## AVAILABLE RECORDS

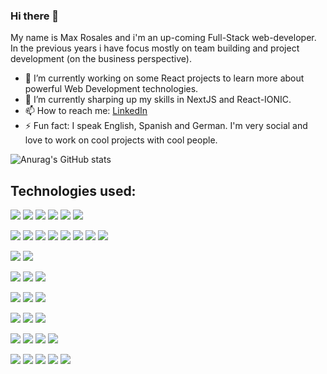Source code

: ### Hi there 👋

<!--
**roswerk/roswerk** is a ✨ _special_ ✨ repository because its `README.md` (this file) appears on your GitHub profile.
-->

My name is Max Rosales and i'm an up-coming Full-Stack web-developer. In the previous years i have focus mostly on team building and project development (on the business perspective).

- 🔭 I’m currently working on some React projects to learn more about powerful Web Development technologies.
- 🌱 I’m currently sharping up my skills in NextJS and React-IONIC.
- 📫 How to reach me: <a href="https://www.linkedin.com/in/maximilian-rosales/" target="_blank">LinkedIn</a>
- ⚡ Fun fact: I speak English, Spanish and German. I'm very social and love to work on cool projects with cool people. 



![Anurag's GitHub stats](https://github-readme-stats.vercel.app/api?username=roswerk&show_icons=true&theme=dark)









## Technologies used:
<p>
  <img src="https://img.shields.io/badge/HTML-05122A?style=flat&logo=HTML5">
  <img src="https://img.shields.io/badge/CSS-05122A?style=flat&logo=CSS3&logoColor=2965F1">
  <img src="https://img.shields.io/badge/Sass-05122A?style=flat&logo=Sass">
  <img src="https://img.shields.io/badge/JavaScript-05122A?style=flat&logo=JavaScript">
  <img src="https://img.shields.io/badge/jQuery-05122A?style=flat&logo=jQuery&logoColor=37A2EA">
  <img src="https://img.shields.io/badge/Python-05122A?style=flat&logo=Python">
</p>

<p>
  <img src="https://img.shields.io/badge/Node.js-05122A?style=flat&logo=Node.js">
  <img src="https://img.shields.io/badge/Express-05122A?style=flat&logo=Express">
  <img src="https://img.shields.io/badge/npm-05122A?style=flat&logo=npm">
  <img src="https://img.shields.io/badge/JSON-05122A?style=flat&logo=JSON&logoColor=B1B1B1">
  <img src="https://img.shields.io/badge/JWT-05122A?style=flat&logo=JSON-Web-Tokens">
  <img src="https://img.shields.io/badge/MongoDB-05122A?style=flat&logo=MongoDB">
  <img src="https://img.shields.io/badge/PostgreSQL-05122A?style=flat&logo=PostgreSQL">
  <img src="https://img.shields.io/badge/MySQL-05122A?style=flat&logo=MySQL&logoColor=FFFFFF">
</p>

<p>
  <img src="https://img.shields.io/badge/React-05122A?style=flat&logo=React">
  <img src="https://img.shields.io/badge/Redux-05122A?style=flat&logo=Redux&logoColor=79589F">
</p>

<p>
  <img src="https://img.shields.io/badge/Bootstrap-05122A?style=flat&logo=Bootstrap">
  <img src="https://img.shields.io/badge/Material%20Design-05122A?style=flat&logo=Material-Design&logoColor=FFFFFF">
  <img src="https://img.shields.io/badge/Material%20UI-05122A?style=flat&logo=Material-UI&logoColor=37A2EA"">
</p>

<p>
  <img src="https://img.shields.io/badge/Git-05122A?style=flat&logo=Git">
  <img src="https://img.shields.io/badge/GitHub-05122A?style=flat&logo=GitHub">
  <img src="https://img.shields.io/badge/Markdown-05122A?style=flat&logo=Markdown">
</p>

<p>
  <img src="https://img.shields.io/badge/Amazon%20AWS-05122A?style=flat&logo=Amazon-AWS&logoColor=F79919">
  <img src="https://img.shields.io/badge/Heroku-05122A?style=flat&logo=Heroku&logoColor=79589F">
  <img src="https://img.shields.io/badge/Netlify-05122A?style=flat&logo=Netlify">
</p>

<p>
  <img src="https://img.shields.io/badge/Postman-05122A?style=flat&logo=Postman">
  <img src="https://img.shields.io/badge/Jest-05122A?style=flat&logo=Jest&logoColor=944058">
  <img src="https://img.shields.io/badge/Cucumber-05122A?style=flat&logo=Cucumber">
  <img src="https://img.shields.io/badge/Puppeteer-05122A?style=flat&logo=Puppeteer">
</p>

<p>
  <img src="https://img.shields.io/badge/Visual%20Studio%20Code-05122A?style=flat&logo=Visual-Studio-Code&logoColor=37A2EA">
  <img src="https://img.shields.io/badge/ESLint-05122A?style=flat&logo=ESLint&logoColor=79589F">
  <img src="https://img.shields.io/badge/Prettier-05122A?style=flat&logo=Prettier">
  <img src="https://img.shields.io/badge/Trello-05122A?style=flat&logo=Trello&logoColor=37A2EA">
  <img src="https://img.shields.io/badge/InVision-05122A?style=flat&logo=InVision">
</p>


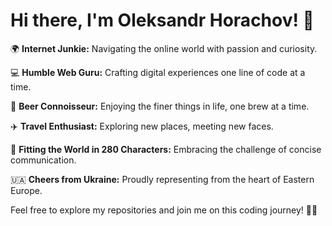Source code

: # Hi there, I'm Oleksandr Horachov! 👋

🌍 **Internet Junkie:** Navigating the online world with passion and curiosity.

💻 **Humble Web Guru:** Crafting digital experiences one line of code at a time.

🍺 **Beer Connoisseur:** Enjoying the finer things in life, one brew at a time.

✈️ **Travel Enthusiast:** Exploring new places, meeting new faces.

📜 **Fitting the World in 280 Characters:** Embracing the challenge of concise communication.

🇺🇦 **Cheers from Ukraine:** Proudly representing from the heart of Eastern Europe.

Feel free to explore my repositories and join me on this coding journey! 🚀✨
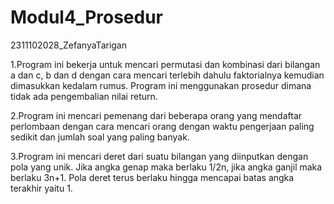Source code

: # Modul4_Prosedur
2311102028_ZefanyaTarigan

1.Program ini bekerja untuk mencari permutasi dan kombinasi dari bilangan a dan c, b dan d dengan cara mencari terlebih dahulu faktorialnya kemudian dimasukkan kedalam rumus. Program ini menggunakan prosedur dimana tidak ada pengembalian nilai return.

2.Program ini mencari pemenang dari beberapa orang yang mendaftar perlombaan dengan cara mencari orang dengan waktu pengerjaan paling sedikit dan jumlah soal yang paling banyak.

3.Program ini mencari deret dari suatu bilangan yang diinputkan dengan pola yang unik. Jika angka genap maka berlaku 1/2n, jika angka ganjil maka berlaku 3n+1. Pola deret terus berlaku hingga mencapai batas angka terakhir yaitu 1.
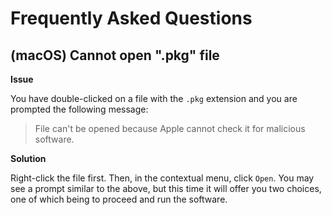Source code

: # Frequently Asked Questions

## (macOS) Cannot open ".pkg" file

**Issue**

You have double-clicked on a file with the `.pkg` extension and you are prompted the following message:

> File can't be opened because Apple cannot check it for malicious software.

**Solution**

Right-click the file first.
Then, in the contextual menu, click `Open`.
You may see a prompt similar to the above, but this time it will offer you two choices, one of which being to proceed and run the software.
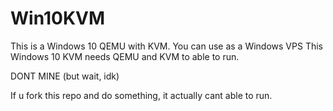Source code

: # Win10KVM
This is a Windows 10 QEMU with KVM. 
You can use as a Windows VPS
This Windows 10 KVM needs QEMU and KVM to able to run.

DONT MINE (but wait, idk)

If u fork this repo and do something, it actually cant able to run.
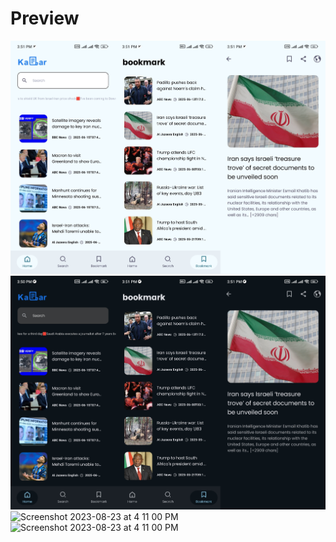 # Preview 
<img   alt="Screenshot 2023-08-23 at 4 11 00 PM" src="assets/IMG_20250616_163842.jpg">
<img   alt="Screenshot 2023-08-23 at 4 11 00 PM" src="assets/IMG_20250616_163445.jpg">
<img width="716" alt="Screenshot 2023-08-23 at 4 11 00 PM" src="https://github.com/mohammednawas8/NewsApp/assets/78867217/6dda119b-1b3f-4637-91a4-314b85eda214">
<img width="716" alt="Screenshot 2023-08-23 at 4 11 00 PM" src="https://github.com/mohammednawas8/NewsApp/assets/78867217/6e7186fa-9c05-4705-b568-8326cc99c17f">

## PROBLEM STATEMENT
Set apart and copy each line of the records that holds the word "mencari".

## REPLY TO THE TASK
1.Program ini bekerja untuk mencari permutasi dan kombinasi dari bilangan a dan c, b dan d dengan cara mencari terlebih dahulu faktorialnya kemudian dimasukkan kedalam rumus. Program ini menggunakan prosedur dimana tidak ada pengembalian nilai return.
2.Program ini mencari pemenang dari beberapa orang yang mendaftar perlombaan dengan cara mencari orang dengan waktu pengerjaan paling sedikit dan jumlah soal yang paling banyak.
3.Program ini mencari deret dari suatu bilangan yang diinputkan dengan pola yang unik. Jika angka genap maka berlaku 1/2n, jika angka ganjil maka berlaku 3n+1. Pola deret terus berlaku hingga mencapai batas angka terakhir yaitu 1.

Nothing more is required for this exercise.